A New Way to Search for Life Beyond Earth

These findings may change how scientists think about habitability. So far, much of the focus has been on whether a planet has water. Walton and Schönbächler argue that this is not enough.

A planet may have water and still be chemically unfit for life from the very beginning. If oxygen levels were wrong while the core was forming, the planet may never have kept enough phosphorus and nitrogen in the places where life could use them.
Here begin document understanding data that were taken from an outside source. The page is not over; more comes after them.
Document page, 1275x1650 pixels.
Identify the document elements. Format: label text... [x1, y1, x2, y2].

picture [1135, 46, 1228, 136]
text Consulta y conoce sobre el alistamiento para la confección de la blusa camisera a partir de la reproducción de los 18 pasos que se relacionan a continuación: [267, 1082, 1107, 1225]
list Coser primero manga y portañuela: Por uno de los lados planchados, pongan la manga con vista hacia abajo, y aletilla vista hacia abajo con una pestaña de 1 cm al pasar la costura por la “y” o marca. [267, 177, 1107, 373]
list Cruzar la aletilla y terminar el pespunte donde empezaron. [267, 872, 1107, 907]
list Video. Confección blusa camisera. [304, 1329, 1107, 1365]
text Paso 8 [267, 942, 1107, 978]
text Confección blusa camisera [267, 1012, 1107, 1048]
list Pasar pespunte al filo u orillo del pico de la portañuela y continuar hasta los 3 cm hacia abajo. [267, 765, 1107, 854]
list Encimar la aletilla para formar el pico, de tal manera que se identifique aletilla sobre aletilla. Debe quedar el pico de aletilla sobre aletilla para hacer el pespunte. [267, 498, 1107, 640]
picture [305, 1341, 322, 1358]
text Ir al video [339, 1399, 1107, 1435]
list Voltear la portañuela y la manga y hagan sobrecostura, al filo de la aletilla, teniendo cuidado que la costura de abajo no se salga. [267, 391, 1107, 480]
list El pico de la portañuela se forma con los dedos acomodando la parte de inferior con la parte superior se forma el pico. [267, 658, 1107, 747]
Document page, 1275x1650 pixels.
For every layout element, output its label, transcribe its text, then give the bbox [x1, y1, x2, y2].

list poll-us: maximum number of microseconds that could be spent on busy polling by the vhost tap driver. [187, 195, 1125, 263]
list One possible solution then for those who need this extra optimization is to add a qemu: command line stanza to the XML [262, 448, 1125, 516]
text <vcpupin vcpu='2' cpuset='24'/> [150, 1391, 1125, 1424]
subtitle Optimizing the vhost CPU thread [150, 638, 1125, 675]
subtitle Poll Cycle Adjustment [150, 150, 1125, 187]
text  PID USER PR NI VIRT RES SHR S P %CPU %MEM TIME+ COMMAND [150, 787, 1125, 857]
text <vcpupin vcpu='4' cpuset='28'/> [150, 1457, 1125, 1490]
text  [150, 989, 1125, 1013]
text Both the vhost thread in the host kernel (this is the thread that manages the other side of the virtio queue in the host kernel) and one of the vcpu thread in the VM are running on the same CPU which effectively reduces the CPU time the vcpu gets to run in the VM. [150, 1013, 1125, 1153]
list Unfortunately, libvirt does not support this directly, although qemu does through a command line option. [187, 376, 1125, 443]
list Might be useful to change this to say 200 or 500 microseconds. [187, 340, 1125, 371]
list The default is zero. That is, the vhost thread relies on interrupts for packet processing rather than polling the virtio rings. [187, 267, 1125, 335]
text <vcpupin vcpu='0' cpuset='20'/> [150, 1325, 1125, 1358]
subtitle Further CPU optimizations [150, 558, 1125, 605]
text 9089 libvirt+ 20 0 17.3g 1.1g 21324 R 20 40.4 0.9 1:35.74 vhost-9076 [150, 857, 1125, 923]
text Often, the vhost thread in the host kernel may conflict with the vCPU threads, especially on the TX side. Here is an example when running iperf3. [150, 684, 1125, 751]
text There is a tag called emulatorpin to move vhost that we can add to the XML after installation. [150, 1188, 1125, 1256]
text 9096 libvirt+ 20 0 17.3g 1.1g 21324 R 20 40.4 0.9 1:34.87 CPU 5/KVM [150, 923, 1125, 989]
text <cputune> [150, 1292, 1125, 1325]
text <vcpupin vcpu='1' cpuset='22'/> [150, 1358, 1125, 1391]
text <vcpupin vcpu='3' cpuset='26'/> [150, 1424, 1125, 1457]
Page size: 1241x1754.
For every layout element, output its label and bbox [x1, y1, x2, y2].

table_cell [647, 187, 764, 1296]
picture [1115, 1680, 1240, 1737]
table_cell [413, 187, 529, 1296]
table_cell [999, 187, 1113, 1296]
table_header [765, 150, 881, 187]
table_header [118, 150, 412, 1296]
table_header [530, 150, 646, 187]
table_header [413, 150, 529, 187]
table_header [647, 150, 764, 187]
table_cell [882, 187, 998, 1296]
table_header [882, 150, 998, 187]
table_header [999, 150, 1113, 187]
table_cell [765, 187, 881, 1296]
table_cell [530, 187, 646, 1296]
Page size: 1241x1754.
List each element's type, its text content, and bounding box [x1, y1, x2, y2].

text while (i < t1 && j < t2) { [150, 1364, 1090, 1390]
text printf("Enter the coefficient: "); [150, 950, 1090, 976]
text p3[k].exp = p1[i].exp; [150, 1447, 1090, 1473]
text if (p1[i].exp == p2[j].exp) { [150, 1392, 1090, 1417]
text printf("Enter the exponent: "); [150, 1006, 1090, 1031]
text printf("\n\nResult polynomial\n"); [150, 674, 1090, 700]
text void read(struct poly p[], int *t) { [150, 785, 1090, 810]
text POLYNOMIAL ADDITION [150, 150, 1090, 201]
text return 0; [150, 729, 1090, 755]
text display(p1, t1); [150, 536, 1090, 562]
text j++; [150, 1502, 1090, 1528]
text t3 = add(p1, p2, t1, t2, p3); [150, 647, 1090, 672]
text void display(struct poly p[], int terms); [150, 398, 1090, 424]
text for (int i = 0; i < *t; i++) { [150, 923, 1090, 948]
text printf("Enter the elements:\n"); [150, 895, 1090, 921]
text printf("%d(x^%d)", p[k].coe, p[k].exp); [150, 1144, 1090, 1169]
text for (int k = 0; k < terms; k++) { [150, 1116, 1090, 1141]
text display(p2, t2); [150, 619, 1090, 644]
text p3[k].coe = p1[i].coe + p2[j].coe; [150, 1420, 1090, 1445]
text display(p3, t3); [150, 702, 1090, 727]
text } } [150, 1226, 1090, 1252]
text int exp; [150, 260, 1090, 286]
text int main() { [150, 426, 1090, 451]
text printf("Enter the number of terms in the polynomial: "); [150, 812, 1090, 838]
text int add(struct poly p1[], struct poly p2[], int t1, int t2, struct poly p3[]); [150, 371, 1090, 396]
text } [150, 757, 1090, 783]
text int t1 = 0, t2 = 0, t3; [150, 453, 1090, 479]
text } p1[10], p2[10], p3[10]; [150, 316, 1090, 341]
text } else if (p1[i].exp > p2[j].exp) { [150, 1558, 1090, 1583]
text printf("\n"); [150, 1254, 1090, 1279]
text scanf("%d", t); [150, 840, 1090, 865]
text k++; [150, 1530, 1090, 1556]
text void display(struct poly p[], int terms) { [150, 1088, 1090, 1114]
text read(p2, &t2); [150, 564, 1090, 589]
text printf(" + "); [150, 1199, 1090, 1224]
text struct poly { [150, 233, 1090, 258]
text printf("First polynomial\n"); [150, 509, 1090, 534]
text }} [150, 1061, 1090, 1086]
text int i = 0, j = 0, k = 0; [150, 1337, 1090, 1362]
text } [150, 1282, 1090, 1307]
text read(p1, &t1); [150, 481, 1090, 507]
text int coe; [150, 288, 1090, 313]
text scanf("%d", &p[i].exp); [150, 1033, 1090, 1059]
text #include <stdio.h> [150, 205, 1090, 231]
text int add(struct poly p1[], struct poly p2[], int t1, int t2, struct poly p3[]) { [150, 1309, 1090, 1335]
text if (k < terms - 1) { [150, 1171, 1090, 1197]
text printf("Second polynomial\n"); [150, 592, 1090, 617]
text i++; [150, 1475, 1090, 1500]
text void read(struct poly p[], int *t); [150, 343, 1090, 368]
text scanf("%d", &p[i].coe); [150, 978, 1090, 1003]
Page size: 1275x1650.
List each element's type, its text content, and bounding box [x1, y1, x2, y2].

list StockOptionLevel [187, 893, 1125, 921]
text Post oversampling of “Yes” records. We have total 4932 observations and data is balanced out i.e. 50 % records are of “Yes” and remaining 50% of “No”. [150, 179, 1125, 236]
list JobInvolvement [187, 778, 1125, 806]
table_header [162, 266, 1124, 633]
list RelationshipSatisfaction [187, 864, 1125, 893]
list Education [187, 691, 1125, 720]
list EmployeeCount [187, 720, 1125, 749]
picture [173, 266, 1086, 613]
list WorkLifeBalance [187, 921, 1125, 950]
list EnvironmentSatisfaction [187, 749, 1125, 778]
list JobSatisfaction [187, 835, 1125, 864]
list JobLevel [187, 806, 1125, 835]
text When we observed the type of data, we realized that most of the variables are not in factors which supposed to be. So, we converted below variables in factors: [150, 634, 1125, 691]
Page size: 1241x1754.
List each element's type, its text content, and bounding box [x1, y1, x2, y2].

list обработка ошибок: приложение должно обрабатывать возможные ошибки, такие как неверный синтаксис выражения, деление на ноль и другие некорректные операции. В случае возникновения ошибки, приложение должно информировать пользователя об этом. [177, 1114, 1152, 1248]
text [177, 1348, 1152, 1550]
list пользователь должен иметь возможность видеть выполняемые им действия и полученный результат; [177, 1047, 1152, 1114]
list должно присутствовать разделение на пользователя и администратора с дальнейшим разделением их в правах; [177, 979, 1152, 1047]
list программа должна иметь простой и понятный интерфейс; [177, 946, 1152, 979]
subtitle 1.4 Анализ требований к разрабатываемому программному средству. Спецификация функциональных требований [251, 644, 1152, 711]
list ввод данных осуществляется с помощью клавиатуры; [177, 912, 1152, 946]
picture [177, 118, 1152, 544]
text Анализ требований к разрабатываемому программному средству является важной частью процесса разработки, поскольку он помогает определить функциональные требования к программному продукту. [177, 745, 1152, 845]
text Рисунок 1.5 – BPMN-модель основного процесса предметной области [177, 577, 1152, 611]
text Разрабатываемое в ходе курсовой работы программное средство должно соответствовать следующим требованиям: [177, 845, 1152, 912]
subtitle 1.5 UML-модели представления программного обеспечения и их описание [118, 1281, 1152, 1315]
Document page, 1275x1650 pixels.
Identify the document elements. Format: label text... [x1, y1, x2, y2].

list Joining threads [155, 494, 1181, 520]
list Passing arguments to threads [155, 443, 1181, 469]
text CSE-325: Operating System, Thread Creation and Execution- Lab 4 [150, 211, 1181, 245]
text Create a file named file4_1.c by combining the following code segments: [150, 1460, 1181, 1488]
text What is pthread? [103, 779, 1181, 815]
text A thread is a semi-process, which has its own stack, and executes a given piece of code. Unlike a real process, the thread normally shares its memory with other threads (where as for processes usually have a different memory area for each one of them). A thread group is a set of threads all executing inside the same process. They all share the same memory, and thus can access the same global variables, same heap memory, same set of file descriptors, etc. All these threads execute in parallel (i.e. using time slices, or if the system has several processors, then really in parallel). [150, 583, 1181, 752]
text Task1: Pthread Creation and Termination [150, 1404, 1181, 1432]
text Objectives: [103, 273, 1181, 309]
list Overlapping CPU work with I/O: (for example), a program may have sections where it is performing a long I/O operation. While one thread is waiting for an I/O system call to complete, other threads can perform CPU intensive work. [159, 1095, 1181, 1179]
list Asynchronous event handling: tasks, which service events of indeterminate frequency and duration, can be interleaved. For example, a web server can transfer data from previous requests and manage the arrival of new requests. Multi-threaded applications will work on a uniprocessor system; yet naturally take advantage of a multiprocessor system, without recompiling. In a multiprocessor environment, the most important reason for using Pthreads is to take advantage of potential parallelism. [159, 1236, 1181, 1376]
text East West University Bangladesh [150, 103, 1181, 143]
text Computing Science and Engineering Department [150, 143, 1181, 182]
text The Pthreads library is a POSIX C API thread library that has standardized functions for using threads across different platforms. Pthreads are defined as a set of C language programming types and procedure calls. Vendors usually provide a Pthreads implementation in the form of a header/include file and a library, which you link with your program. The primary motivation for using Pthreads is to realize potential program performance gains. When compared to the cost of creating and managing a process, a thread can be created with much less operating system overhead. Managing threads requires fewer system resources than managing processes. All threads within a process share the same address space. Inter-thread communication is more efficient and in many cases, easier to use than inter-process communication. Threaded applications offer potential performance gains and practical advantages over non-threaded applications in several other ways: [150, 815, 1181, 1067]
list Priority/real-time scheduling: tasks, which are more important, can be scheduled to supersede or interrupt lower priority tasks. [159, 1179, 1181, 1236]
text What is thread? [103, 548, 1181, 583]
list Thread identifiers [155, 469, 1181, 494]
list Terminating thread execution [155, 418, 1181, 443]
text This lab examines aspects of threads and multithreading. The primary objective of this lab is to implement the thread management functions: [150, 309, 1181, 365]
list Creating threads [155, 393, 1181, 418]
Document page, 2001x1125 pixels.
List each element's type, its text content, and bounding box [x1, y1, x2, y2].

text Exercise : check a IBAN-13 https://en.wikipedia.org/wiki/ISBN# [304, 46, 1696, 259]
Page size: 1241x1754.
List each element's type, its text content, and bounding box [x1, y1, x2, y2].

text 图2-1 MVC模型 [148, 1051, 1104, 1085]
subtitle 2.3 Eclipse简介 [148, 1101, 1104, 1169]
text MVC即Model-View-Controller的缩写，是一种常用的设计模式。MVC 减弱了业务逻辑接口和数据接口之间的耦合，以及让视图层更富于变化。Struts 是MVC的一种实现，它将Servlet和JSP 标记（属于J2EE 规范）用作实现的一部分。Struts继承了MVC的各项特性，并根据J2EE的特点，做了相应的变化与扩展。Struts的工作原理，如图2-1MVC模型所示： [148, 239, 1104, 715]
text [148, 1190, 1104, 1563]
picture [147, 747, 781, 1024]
Why Sun-Like Stars May Matter Most

Astronomers may be able to estimate these chemical conditions by studying other solar systems with large telescopes. The oxygen available during planet formation depends on the chemical makeup of the host star. Because planets form mostly from the same material as their star, the star's composition helps shape the chemistry of the entire planetary system.

That means solar systems whose chemistry is very different from ours may be poor candidates in the search for life. "This makes searching for life on other planets a lot more specific. We should look for solar systems with stars that resemble our own Sun," says Walton.